→ Exercise aim:
Copy the data that follows exactly. Include no pictures.

→ Raw data:
Content starts
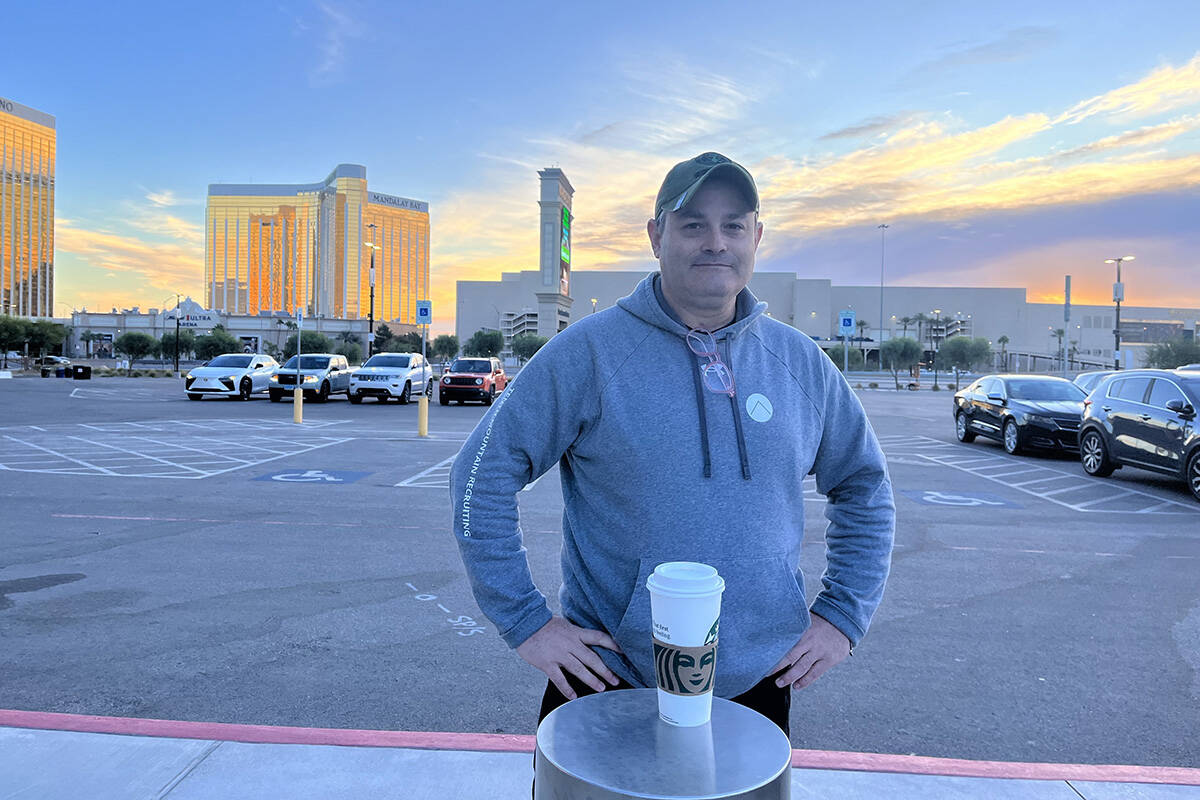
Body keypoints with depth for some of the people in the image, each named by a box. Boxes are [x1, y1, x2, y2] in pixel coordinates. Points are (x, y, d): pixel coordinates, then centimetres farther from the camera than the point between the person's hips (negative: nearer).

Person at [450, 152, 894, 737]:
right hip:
Content ends
→ Your solution:
Body keypoints with depth for some of the people in the image, each named by a box. Boxes are [x1, y1, x2, y2] in pixel coordinates. Points are (x, y, d): pixel coordinates, then centimetres farther from the camera than the point between the person's hips (negative: nearer).

Person at [450, 152, 894, 737]:
right hip:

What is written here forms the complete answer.